What is required
Could you rewrite all of the data below with "translation" changed to "offset" and everything else unchanged, leaving the pictures out of your answer?

Information supplied
━━━━━━━━━━━━━━━━━━━━━━━━━━━━━━

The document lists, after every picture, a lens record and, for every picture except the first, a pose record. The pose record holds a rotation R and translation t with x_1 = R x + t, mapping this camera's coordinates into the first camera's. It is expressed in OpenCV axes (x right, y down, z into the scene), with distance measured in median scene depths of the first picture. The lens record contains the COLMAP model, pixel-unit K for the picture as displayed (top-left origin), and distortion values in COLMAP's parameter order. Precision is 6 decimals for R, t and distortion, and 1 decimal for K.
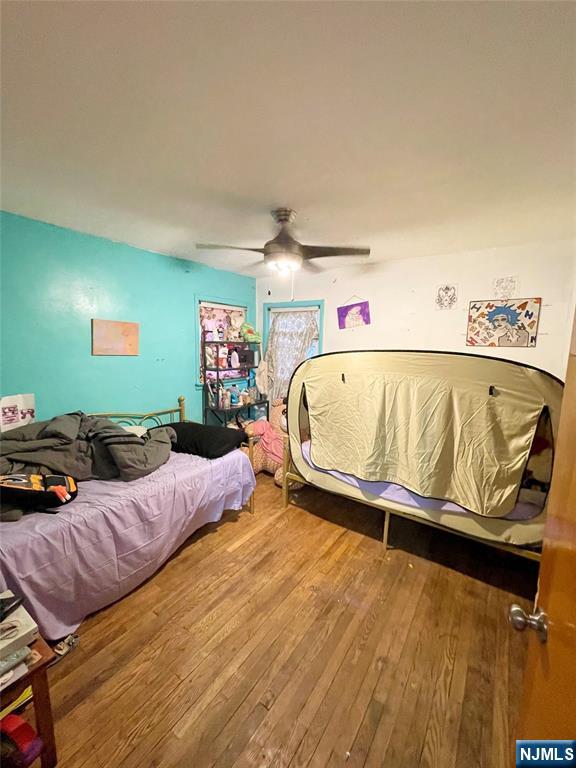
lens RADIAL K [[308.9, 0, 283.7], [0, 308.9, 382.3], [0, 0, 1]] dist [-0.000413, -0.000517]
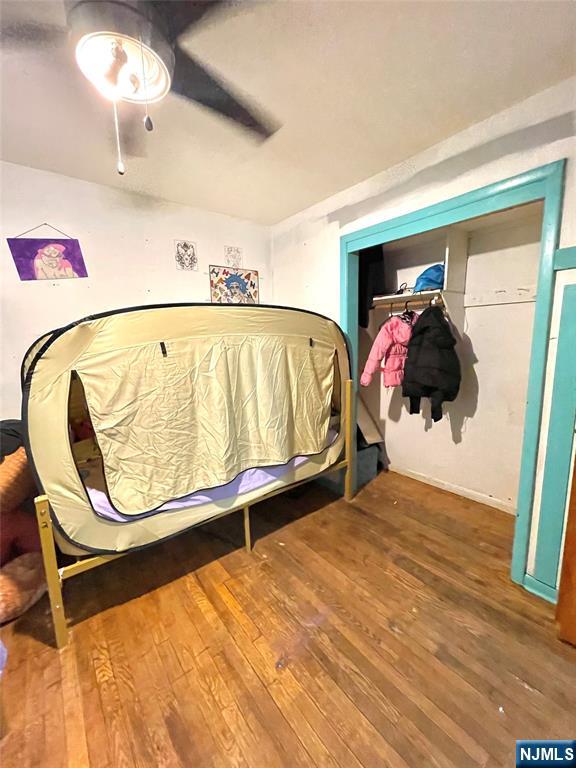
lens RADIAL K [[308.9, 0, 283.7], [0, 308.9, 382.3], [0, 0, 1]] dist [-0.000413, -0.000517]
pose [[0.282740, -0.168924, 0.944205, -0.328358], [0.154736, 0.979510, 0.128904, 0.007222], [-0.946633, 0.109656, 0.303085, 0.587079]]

━━━━━━━━━━━━━━━━━━━━━━━━━━━━━━

Answer to the exercise
The document lists, after every picture, a lens record and, for every picture except the first, a pose record. The pose record holds a rotation R and offset t with x_1 = R x + t, mapping this camera's coordinates into the first camera's. It is expressed in OpenCV axes (x right, y down, z into the scene), with distance measured in median scene depths of the first picture. The lens record contains the COLMAP model, pixel-unit K for the picture as displayed (top-left origin), and distortion values in COLMAP's parameter order. Precision is 6 decimals for R, t and distortion, and 1 decimal for K.
lens RADIAL K [[308.9, 0, 283.7], [0, 308.9, 382.3], [0, 0, 1]] dist [-0.000413, -0.000517]
lens RADIAL K [[308.9, 0, 283.7], [0, 308.9, 382.3], [0, 0, 1]] dist [-0.000413, -0.000517]
pose [[0.282740, -0.168924, 0.944205, -0.328358], [0.154736, 0.979510, 0.128904, 0.007222], [-0.946633, 0.109656, 0.303085, 0.587079]]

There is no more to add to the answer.